Work to complete:
All of the records must come back exactly as they were given.

(Stored dataset items)
★ ★ ★
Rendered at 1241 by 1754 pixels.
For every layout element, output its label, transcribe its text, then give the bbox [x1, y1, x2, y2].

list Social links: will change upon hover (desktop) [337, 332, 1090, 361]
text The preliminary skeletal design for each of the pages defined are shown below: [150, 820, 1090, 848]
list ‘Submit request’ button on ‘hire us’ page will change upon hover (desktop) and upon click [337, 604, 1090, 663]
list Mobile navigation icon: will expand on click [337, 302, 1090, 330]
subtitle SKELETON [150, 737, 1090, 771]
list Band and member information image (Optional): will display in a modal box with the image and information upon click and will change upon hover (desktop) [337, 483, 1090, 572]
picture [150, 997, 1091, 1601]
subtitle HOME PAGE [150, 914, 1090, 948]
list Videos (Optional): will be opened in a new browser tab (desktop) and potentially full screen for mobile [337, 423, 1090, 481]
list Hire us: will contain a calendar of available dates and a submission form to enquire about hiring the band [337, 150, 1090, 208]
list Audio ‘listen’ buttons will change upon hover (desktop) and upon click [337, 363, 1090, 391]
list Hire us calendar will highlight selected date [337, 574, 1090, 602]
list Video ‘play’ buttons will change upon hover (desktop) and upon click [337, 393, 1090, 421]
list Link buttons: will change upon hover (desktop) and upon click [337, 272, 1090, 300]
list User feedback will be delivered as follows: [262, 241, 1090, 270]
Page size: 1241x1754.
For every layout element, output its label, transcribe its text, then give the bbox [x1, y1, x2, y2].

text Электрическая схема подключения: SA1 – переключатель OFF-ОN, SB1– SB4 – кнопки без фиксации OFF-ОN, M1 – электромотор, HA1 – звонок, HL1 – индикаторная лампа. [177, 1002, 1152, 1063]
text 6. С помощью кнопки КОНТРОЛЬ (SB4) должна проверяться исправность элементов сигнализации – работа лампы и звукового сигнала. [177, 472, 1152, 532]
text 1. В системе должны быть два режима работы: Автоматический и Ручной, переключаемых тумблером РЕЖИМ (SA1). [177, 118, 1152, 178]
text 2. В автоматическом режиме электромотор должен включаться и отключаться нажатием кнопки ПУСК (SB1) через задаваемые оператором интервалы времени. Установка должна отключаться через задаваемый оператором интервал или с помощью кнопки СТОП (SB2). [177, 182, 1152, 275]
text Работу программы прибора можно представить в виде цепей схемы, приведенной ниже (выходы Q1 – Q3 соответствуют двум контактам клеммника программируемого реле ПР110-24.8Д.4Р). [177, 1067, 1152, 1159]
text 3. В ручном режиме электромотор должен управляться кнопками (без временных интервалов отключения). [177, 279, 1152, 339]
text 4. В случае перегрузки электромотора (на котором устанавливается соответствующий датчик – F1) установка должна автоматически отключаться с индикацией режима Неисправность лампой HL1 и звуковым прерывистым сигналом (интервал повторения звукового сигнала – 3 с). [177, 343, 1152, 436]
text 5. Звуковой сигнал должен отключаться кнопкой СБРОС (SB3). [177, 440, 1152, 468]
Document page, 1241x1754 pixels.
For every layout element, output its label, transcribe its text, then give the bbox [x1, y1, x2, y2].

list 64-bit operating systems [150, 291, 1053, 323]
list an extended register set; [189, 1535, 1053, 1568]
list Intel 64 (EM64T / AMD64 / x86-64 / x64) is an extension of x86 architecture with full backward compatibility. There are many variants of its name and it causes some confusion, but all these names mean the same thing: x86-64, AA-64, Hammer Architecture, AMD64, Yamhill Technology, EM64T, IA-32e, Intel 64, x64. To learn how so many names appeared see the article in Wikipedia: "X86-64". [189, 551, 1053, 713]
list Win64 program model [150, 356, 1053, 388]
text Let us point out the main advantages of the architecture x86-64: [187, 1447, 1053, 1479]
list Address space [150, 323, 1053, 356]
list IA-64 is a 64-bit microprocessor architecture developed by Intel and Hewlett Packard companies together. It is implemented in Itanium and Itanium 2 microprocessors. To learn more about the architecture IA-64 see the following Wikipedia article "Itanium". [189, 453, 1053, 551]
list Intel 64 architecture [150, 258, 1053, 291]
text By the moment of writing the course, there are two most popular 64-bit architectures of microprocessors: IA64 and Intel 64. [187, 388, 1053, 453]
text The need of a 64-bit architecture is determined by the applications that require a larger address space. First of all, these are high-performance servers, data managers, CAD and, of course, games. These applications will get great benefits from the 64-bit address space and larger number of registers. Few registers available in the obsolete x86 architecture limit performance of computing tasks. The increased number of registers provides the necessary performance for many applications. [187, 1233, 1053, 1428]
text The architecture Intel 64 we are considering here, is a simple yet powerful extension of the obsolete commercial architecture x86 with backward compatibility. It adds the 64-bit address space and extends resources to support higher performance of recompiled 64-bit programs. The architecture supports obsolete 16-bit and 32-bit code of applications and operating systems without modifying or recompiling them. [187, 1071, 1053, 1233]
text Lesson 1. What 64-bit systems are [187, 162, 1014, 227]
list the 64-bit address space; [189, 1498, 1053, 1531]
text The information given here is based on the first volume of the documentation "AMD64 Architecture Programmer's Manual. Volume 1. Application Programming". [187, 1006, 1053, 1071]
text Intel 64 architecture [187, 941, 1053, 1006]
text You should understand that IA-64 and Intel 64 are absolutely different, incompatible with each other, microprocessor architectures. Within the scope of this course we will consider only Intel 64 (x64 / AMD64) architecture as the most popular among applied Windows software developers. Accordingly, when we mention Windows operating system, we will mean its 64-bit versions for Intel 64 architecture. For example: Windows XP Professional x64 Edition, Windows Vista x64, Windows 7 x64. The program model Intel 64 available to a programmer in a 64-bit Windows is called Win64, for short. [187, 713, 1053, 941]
★ ★ ★
Result for this task:
Rendered at 1241 by 1754 pixels.
For every layout element, output its label, transcribe its text, then give the bbox [x1, y1, x2, y2].

list Social links: will change upon hover (desktop) [337, 332, 1090, 361]
text The preliminary skeletal design for each of the pages defined are shown below: [150, 820, 1090, 848]
list ‘Submit request’ button on ‘hire us’ page will change upon hover (desktop) and upon click [337, 604, 1090, 663]
list Mobile navigation icon: will expand on click [337, 302, 1090, 330]
subtitle SKELETON [150, 737, 1090, 771]
list Band and member information image (Optional): will display in a modal box with the image and information upon click and will change upon hover (desktop) [337, 483, 1090, 572]
picture [150, 997, 1091, 1601]
subtitle HOME PAGE [150, 914, 1090, 948]
list Videos (Optional): will be opened in a new browser tab (desktop) and potentially full screen for mobile [337, 423, 1090, 481]
list Hire us: will contain a calendar of available dates and a submission form to enquire about hiring the band [337, 150, 1090, 208]
list Audio ‘listen’ buttons will change upon hover (desktop) and upon click [337, 363, 1090, 391]
list Hire us calendar will highlight selected date [337, 574, 1090, 602]
list Video ‘play’ buttons will change upon hover (desktop) and upon click [337, 393, 1090, 421]
list Link buttons: will change upon hover (desktop) and upon click [337, 272, 1090, 300]
list User feedback will be delivered as follows: [262, 241, 1090, 270]
Page size: 1241x1754.
For every layout element, output its label, transcribe its text, then give the bbox [x1, y1, x2, y2].

text Электрическая схема подключения: SA1 – переключатель OFF-ОN, SB1– SB4 – кнопки без фиксации OFF-ОN, M1 – электромотор, HA1 – звонок, HL1 – индикаторная лампа. [177, 1002, 1152, 1063]
text 6. С помощью кнопки КОНТРОЛЬ (SB4) должна проверяться исправность элементов сигнализации – работа лампы и звукового сигнала. [177, 472, 1152, 532]
text 1. В системе должны быть два режима работы: Автоматический и Ручной, переключаемых тумблером РЕЖИМ (SA1). [177, 118, 1152, 178]
text 2. В автоматическом режиме электромотор должен включаться и отключаться нажатием кнопки ПУСК (SB1) через задаваемые оператором интервалы времени. Установка должна отключаться через задаваемый оператором интервал или с помощью кнопки СТОП (SB2). [177, 182, 1152, 275]
text Работу программы прибора можно представить в виде цепей схемы, приведенной ниже (выходы Q1 – Q3 соответствуют двум контактам клеммника программируемого реле ПР110-24.8Д.4Р). [177, 1067, 1152, 1159]
text 3. В ручном режиме электромотор должен управляться кнопками (без временных интервалов отключения). [177, 279, 1152, 339]
text 4. В случае перегрузки электромотора (на котором устанавливается соответствующий датчик – F1) установка должна автоматически отключаться с индикацией режима Неисправность лампой HL1 и звуковым прерывистым сигналом (интервал повторения звукового сигнала – 3 с). [177, 343, 1152, 436]
text 5. Звуковой сигнал должен отключаться кнопкой СБРОС (SB3). [177, 440, 1152, 468]
Document page, 1241x1754 pixels.
For every layout element, output its label, transcribe its text, then give the bbox [x1, y1, x2, y2].

list 64-bit operating systems [150, 291, 1053, 323]
list an extended register set; [189, 1535, 1053, 1568]
list Intel 64 (EM64T / AMD64 / x86-64 / x64) is an extension of x86 architecture with full backward compatibility. There are many variants of its name and it causes some confusion, but all these names mean the same thing: x86-64, AA-64, Hammer Architecture, AMD64, Yamhill Technology, EM64T, IA-32e, Intel 64, x64. To learn how so many names appeared see the article in Wikipedia: "X86-64". [189, 551, 1053, 713]
list Win64 program model [150, 356, 1053, 388]
text Let us point out the main advantages of the architecture x86-64: [187, 1447, 1053, 1479]
list Address space [150, 323, 1053, 356]
list IA-64 is a 64-bit microprocessor architecture developed by Intel and Hewlett Packard companies together. It is implemented in Itanium and Itanium 2 microprocessors. To learn more about the architecture IA-64 see the following Wikipedia article "Itanium". [189, 453, 1053, 551]
list Intel 64 architecture [150, 258, 1053, 291]
text By the moment of writing the course, there are two most popular 64-bit architectures of microprocessors: IA64 and Intel 64. [187, 388, 1053, 453]
text The need of a 64-bit architecture is determined by the applications that require a larger address space. First of all, these are high-performance servers, data managers, CAD and, of course, games. These applications will get great benefits from the 64-bit address space and larger number of registers. Few registers available in the obsolete x86 architecture limit performance of computing tasks. The increased number of registers provides the necessary performance for many applications. [187, 1233, 1053, 1428]
text The architecture Intel 64 we are considering here, is a simple yet powerful extension of the obsolete commercial architecture x86 with backward compatibility. It adds the 64-bit address space and extends resources to support higher performance of recompiled 64-bit programs. The architecture supports obsolete 16-bit and 32-bit code of applications and operating systems without modifying or recompiling them. [187, 1071, 1053, 1233]
text Lesson 1. What 64-bit systems are [187, 162, 1014, 227]
list the 64-bit address space; [189, 1498, 1053, 1531]
text The information given here is based on the first volume of the documentation "AMD64 Architecture Programmer's Manual. Volume 1. Application Programming". [187, 1006, 1053, 1071]
text Intel 64 architecture [187, 941, 1053, 1006]
text You should understand that IA-64 and Intel 64 are absolutely different, incompatible with each other, microprocessor architectures. Within the scope of this course we will consider only Intel 64 (x64 / AMD64) architecture as the most popular among applied Windows software developers. Accordingly, when we mention Windows operating system, we will mean its 64-bit versions for Intel 64 architecture. For example: Windows XP Professional x64 Edition, Windows Vista x64, Windows 7 x64. The program model Intel 64 available to a programmer in a 64-bit Windows is called Win64, for short. [187, 713, 1053, 941]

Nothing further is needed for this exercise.